David Hill, a Republican political consultant in Houston, said, "I think he’s got a lot of ideas that will frighten people when they become known. He will not implement incremental change."
"My suspicion," he said, "is the better known some of his goofier ideas become," the less attractive a candidate he’ll be.
Republican consultant Neil Newhouse of Public Opinion Strategies in Alexandria, Va., is more blunt.
"This year, being a political outsider is an advantage, no doubt about it. At the same time I think his message is extremely naive," he said.
So far, said Newhouse, Perot has been "treated with kid gloves." But "once the press starts examining his issue positions," he said, "I don’t think he will have a thread of credibility to stand on. The press will rip the guy to shreds."

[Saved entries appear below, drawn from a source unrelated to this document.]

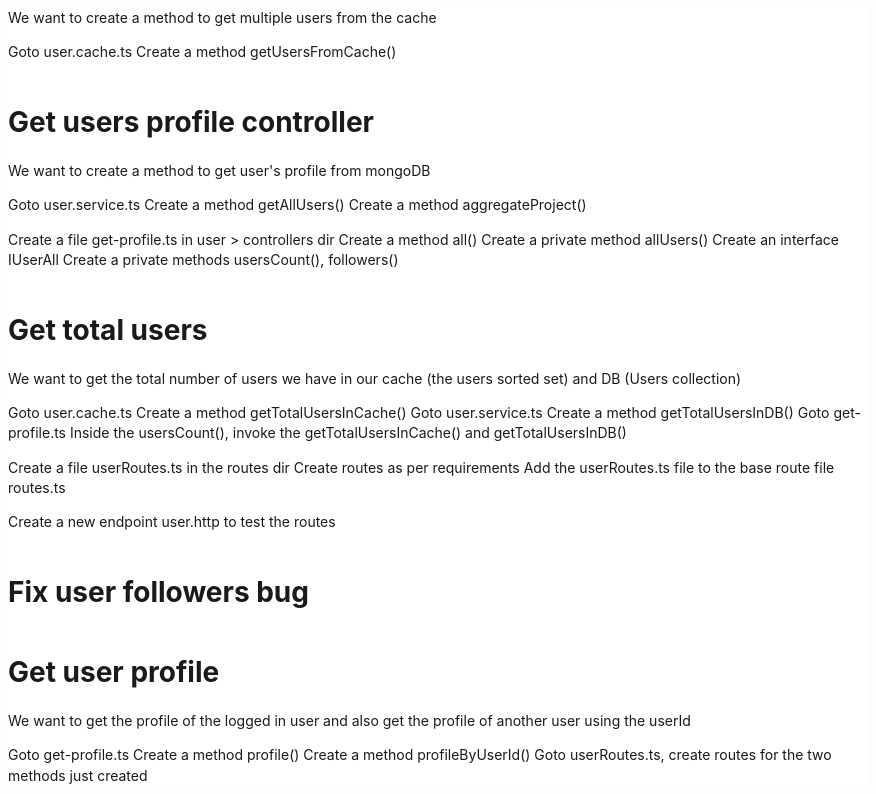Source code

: We want to create a method to get multiple users from the cache 


Goto user.cache.ts 
Create a method getUsersFromCache()


# Get users profile controller 

We want to create a method to get user's profile from mongoDB

Goto user.service.ts
Create a method getAllUsers()
Create a method aggregateProject()

Create a file get-profile.ts in user > controllers dir
Create a method all()
Create a private method allUsers()
Create an interface IUserAll
Create a private methods usersCount(), followers()


# Get total users

We want to get the total number of users we have in our cache (the users sorted set) and DB (Users collection)

Goto user.cache.ts
Create a method getTotalUsersInCache()
Goto user.service.ts
Create a method getTotalUsersInDB()
Goto get-profile.ts
Inside the usersCount(), invoke the getTotalUsersInCache() and getTotalUsersInDB()

Create a file userRoutes.ts in the routes dir
Create routes as per requirements
Add the userRoutes.ts file to the base route file routes.ts



Create a new endpoint user.http to test the routes




# Fix user followers bug



# Get user profile 

We want to get the profile of the logged in user and also get the profile of another user using the userId 


Goto get-profile.ts
Create a method profile()
Create a method profileByUserId()
Goto userRoutes.ts, create routes for the two methods just created

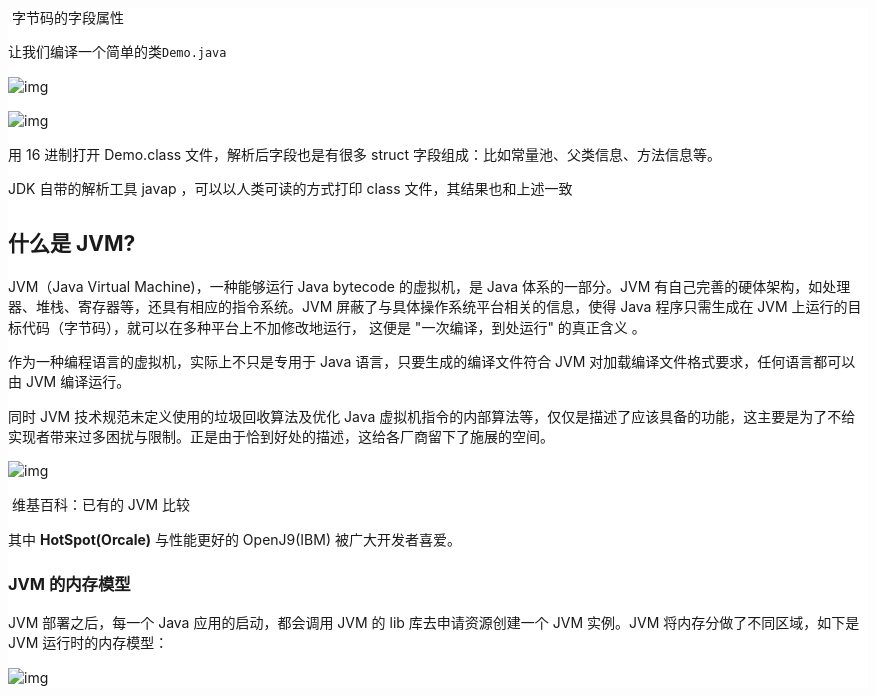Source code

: 

​                         字节码的字段属性



让我们编译一个简单的类`Demo.java`





![img](https://static001.infoq.cn/resource/image/4b/e6/4bc45332b3e765741cd611d55329c5e6.png) 





![img](https://static001.infoq.cn/resource/image/e3/9a/e31c6a531db579ce36c4a15b290ba79a.png) 



用 16 进制打开 Demo.class 文件，解析后字段也是有很多 struct 字段组成：比如常量池、父类信息、方法信息等。



JDK 自带的解析工具 javap ，可以以人类可读的方式打印 class 文件，其结果也和上述一致



## 什么是 JVM? 



JVM（Java Virtual Machine)，一种能够运行 Java bytecode 的虚拟机，是 Java 体系的一部分。JVM 有自己完善的硬体架构，如处理器、堆栈、寄存器等，还具有相应的指令系统。JVM 屏蔽了与具体操作系统平台相关的信息，使得 Java 程序只需生成在 JVM 上运行的目标代码（字节码），就可以在多种平台上不加修改地运行， 这便是 "一次编译，到处运行" 的真正含义 。



作为一种编程语言的虚拟机，实际上不只是专用于 Java 语言，只要生成的编译文件符合 JVM 对加载编译文件格式要求，任何语言都可以由 JVM 编译运行。



同时 JVM 技术规范未定义使用的垃圾回收算法及优化 Java 虚拟机指令的内部算法等，仅仅是描述了应该具备的功能，这主要是为了不给实现者带来过多困扰与限制。正是由于恰到好处的描述，这给各厂商留下了施展的空间。



![img](https://static001.infoq.cn/resource/image/17/65/1743cb8fe3e25a928699bdda8769d365.png) 



​                    维基百科：已有的 JVM 比较 



其中 **HotSpot(Orcale)** 与性能更好的 OpenJ9(IBM) 被广大开发者喜爱。



### JVM 的内存模型



JVM 部署之后，每一个 Java 应用的启动，都会调用 JVM 的 lib 库去申请资源创建一个 JVM 实例。JVM 将内存分做了不同区域，如下是 JVM 运行时的内存模型：



![img](https://static001.infoq.cn/resource/image/94/19/9424cfb371e42ac4ed4672a714417019.png) 
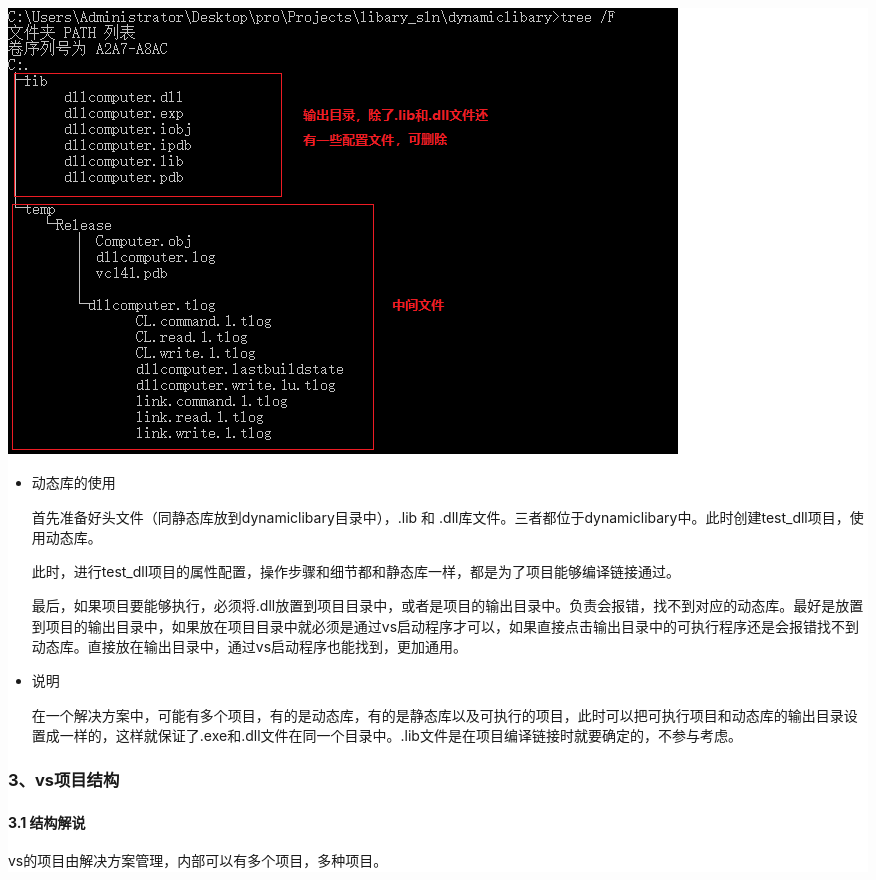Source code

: ![动态库3](images\动态库3.png)

* 动态库的使用

  首先准备好头文件（同静态库放到dynamiclibary目录中），.lib 和 .dll库文件。三者都位于dynamiclibary中。此时创建test_dll项目，使用动态库。

  此时，进行test_dll项目的属性配置，操作步骤和细节都和静态库一样，都是为了项目能够编译链接通过。

  最后，如果项目要能够执行，必须将.dll放置到项目目录中，或者是项目的输出目录中。负责会报错，找不到对应的动态库。最好是放置到项目的输出目录中，如果放在项目目录中就必须是通过vs启动程序才可以，如果直接点击输出目录中的可执行程序还是会报错找不到动态库。直接放在输出目录中，通过vs启动程序也能找到，更加通用。

* 说明 

  在一个解决方案中，可能有多个项目，有的是动态库，有的是静态库以及可执行的项目，此时可以把可执行项目和动态库的输出目录设置成一样的，这样就保证了.exe和.dll文件在同一个目录中。.lib文件是在项目编译链接时就要确定的，不参与考虑。



### 3、vs项目结构

#### 3.1 结构解说

vs的项目由解决方案管理，内部可以有多个项目，多种项目。
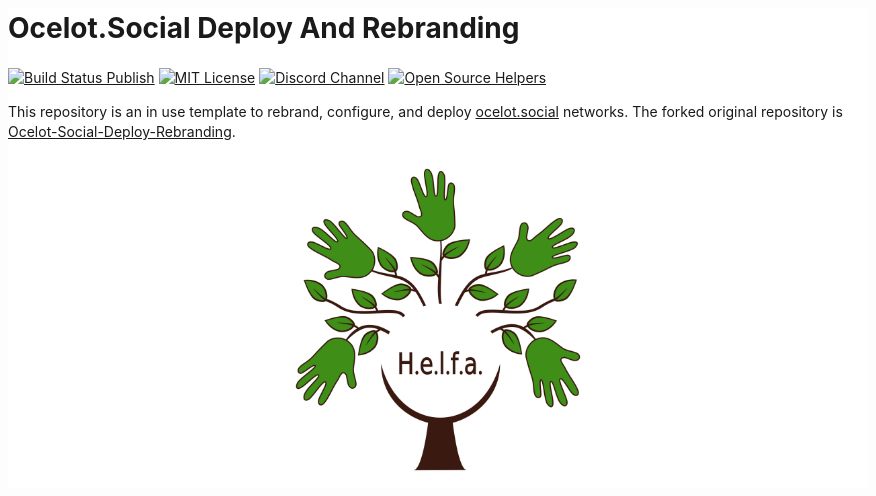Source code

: # Ocelot.Social Deploy And Rebranding

[![Build Status Publish](https://github.com/Ocelot-Social-Community/Ocelot-Social-Deploy-Rebranding/actions/workflows/publish.yml/badge.svg)](https://github.com/Ocelot-Social-Community/Ocelot-Social-Deploy-Rebranding/actions)
[![MIT License](https://img.shields.io/badge/license-MIT-green.svg)](https://github.com/Ocelot-Social-Community/Ocelot-Social-Deploy-Rebranding/blob/LICENSE.md)
[![Discord Channel](https://img.shields.io/discord/489522408076738561.svg)](https://discord.gg/AJSX9DCSUA)
[![Open Source Helpers](https://www.codetriage.com/ocelot-social-community/ocelot-social-deploy-rebranding/badges/users.svg)](https://www.codetriage.com/ocelot-social-community/ocelot-social-deploy-rebranding)

This repository is an in use template to rebrand, configure, and deploy [ocelot.social](https://github.com/Ocelot-Social-Community/Ocelot-Social) networks.
The forked original repository is [Ocelot-Social-Deploy-Rebranding](https://github.com/Ocelot-Social-Community/Ocelot-Social-Deploy-Rebranding).


<p align="center">
  <a href="https://ocelot.social" target="_blank"><img src="branding/static/img/custom/logo-squared.svg" alt="Ocelot-Social" width="40%" height="40%"></a>
</p>
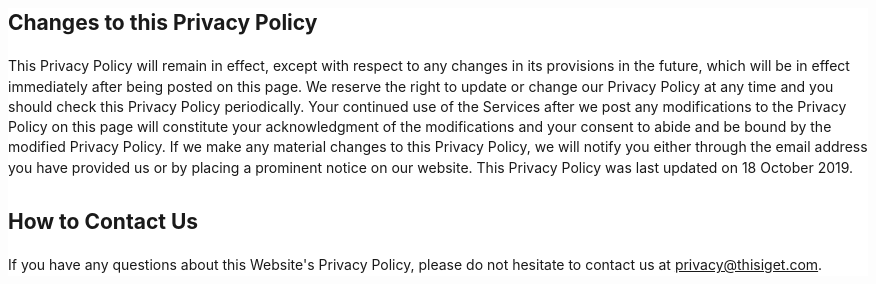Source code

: ## Changes to this Privacy Policy <a name="changes"></a>

This Privacy Policy will remain in effect, except with respect to any changes in its provisions in the future, which will be in effect immediately after being posted on this page. We reserve the right to update or change our Privacy Policy at any time and you should check this Privacy Policy periodically. Your continued use of the Services after we post any modifications to the Privacy Policy on this page will constitute your acknowledgment of the modifications and your consent to abide and be bound by the modified Privacy Policy. If we make any material changes to this Privacy Policy, we will notify you either through the email address you have provided us or by placing a prominent notice on our website. This Privacy Policy was last updated on 18 October 2019.

## How to Contact Us <a name="contact"></a>

If you have any questions about this Website's Privacy Policy, please do not hesitate to contact us at privacy@thisiget.com.
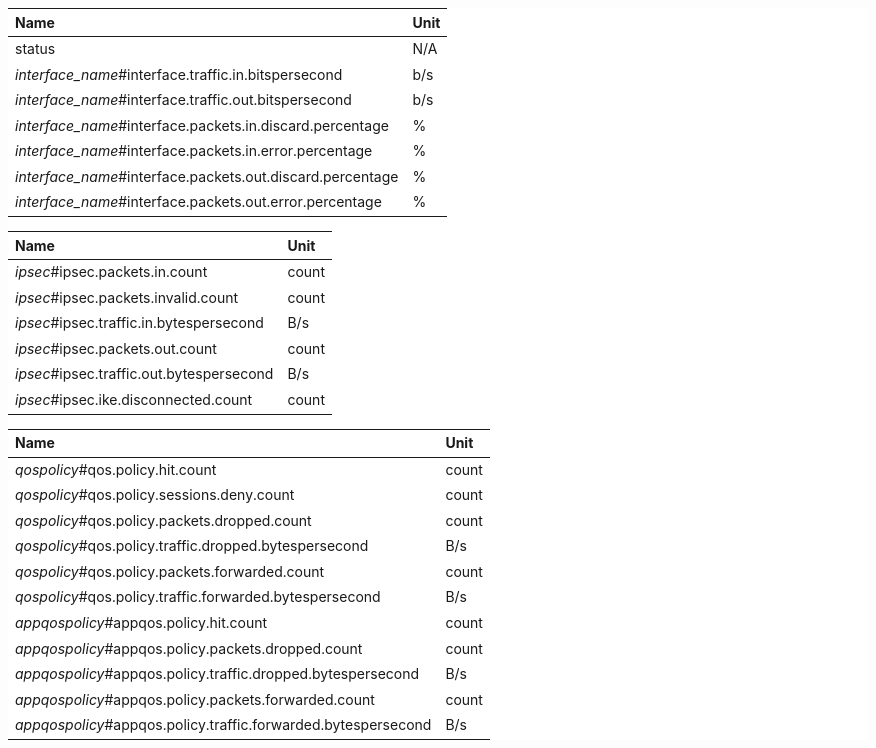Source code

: </TabItem>
<TabItem value="Interfaces" label="Interfaces">

| Name                                                      | Unit  |
|:----------------------------------------------------------|:------|
| status                                                    | N/A   |
| *interface_name*#interface.traffic.in.bitspersecond       | b/s   |
| *interface_name*#interface.traffic.out.bitspersecond      | b/s   |
| *interface_name*#interface.packets.in.discard.percentage  | %     |
| *interface_name*#interface.packets.in.error.percentage    | %     |
| *interface_name*#interface.packets.out.discard.percentage | %     |
| *interface_name*#interface.packets.out.error.percentage   | %     |

</TabItem>
<TabItem value="Ipsec" label="Ipsec">

| Name                                     | Unit  |
|:-----------------------------------------|:------|
| *ipsec*#ipsec.packets.in.count           | count |
| *ipsec*#ipsec.packets.invalid.count      | count |
| *ipsec*#ipsec.traffic.in.bytespersecond  | B/s   |
| *ipsec*#ipsec.packets.out.count          | count |
| *ipsec*#ipsec.traffic.out.bytespersecond | B/s   |
| *ipsec*#ipsec.ike.disconnected.count     | count |

</TabItem>
<TabItem value="Qos-Policy" label="Qos-Policy">

| Name                                                          | Unit  |
|:--------------------------------------------------------------|:------|
| *qospolicy*#qos.policy.hit.count                              | count |
| *qospolicy*#qos.policy.sessions.deny.count                    | count |
| *qospolicy*#qos.policy.packets.dropped.count                  | count |
| *qospolicy*#qos.policy.traffic.dropped.bytespersecond         | B/s   |
| *qospolicy*#qos.policy.packets.forwarded.count                | count |
| *qospolicy*#qos.policy.traffic.forwarded.bytespersecond       | B/s   |
| *appqospolicy*#appqos.policy.hit.count                        | count |
| *appqospolicy*#appqos.policy.packets.dropped.count            | count |
| *appqospolicy*#appqos.policy.traffic.dropped.bytespersecond   | B/s   |
| *appqospolicy*#appqos.policy.packets.forwarded.count          | count |
| *appqospolicy*#appqos.policy.traffic.forwarded.bytespersecond | B/s   |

But, said Cerrell, "There are a lot of people out there [who are] not particularly enamored with President Bush or Bill Clinton who could very well find themselves voting for Mr. Perot."
"I have observed Ross Perot many years and . . . he’s a very bright, articulate billionaire. You don’t get to where he is in life without having something on the ball."
Perot is widely considered to be conservative because he is a businessman, but those on both the right and the left would dispute tagging him as such.
Howard Phillips, chairman of the Conservative Caucus in Vienna, Va., said Perot is "of course" not a conservative. In fact, he said, Perot is a populist "in the tradition of [President] Lyndon Johnson and [Texas Governor] John Connally."
Citing Perot’s positions on abortion, gun control and collecting more tax revenue from the public, Phillips says that, though he thinks very highly of Perot, "his political philosophy is very different from mine."
Jeff Faux, President of the Economic Policy Institute, a liberal Washington, D.C. think tank, says Perot does represent the thinking of many businessmen but can’t really be characterized as conservative.
"I think he represents a fair amount of sentiment in the American business community outside Wall Street and Washington," he said.
He added that Perot appeals to businessmen who think that a tax hike is needed to close the federal budget, that certain industries must be protected from foreign competition and that the recently negotiated trade agreement with Mexico will cost American jobs.
If Perot doesn’t become the next president, he may still help determine who wins by draining off votes in such key states as Texas.
Some pundits have assumed that votes for Perot would necessarily come from Bush’s plate. "It’s got to have the White House shaking in their boots," Democratic Chairman Ronald H. Brown has said.
But Meyer is less certain. "Populists have historically been Democrat," he noted, and therefore Perot may appeal to Democratic voters.
"It’s a possibility that Perot as a southerner can siphon off votes from southerner Bill Clinton," he said.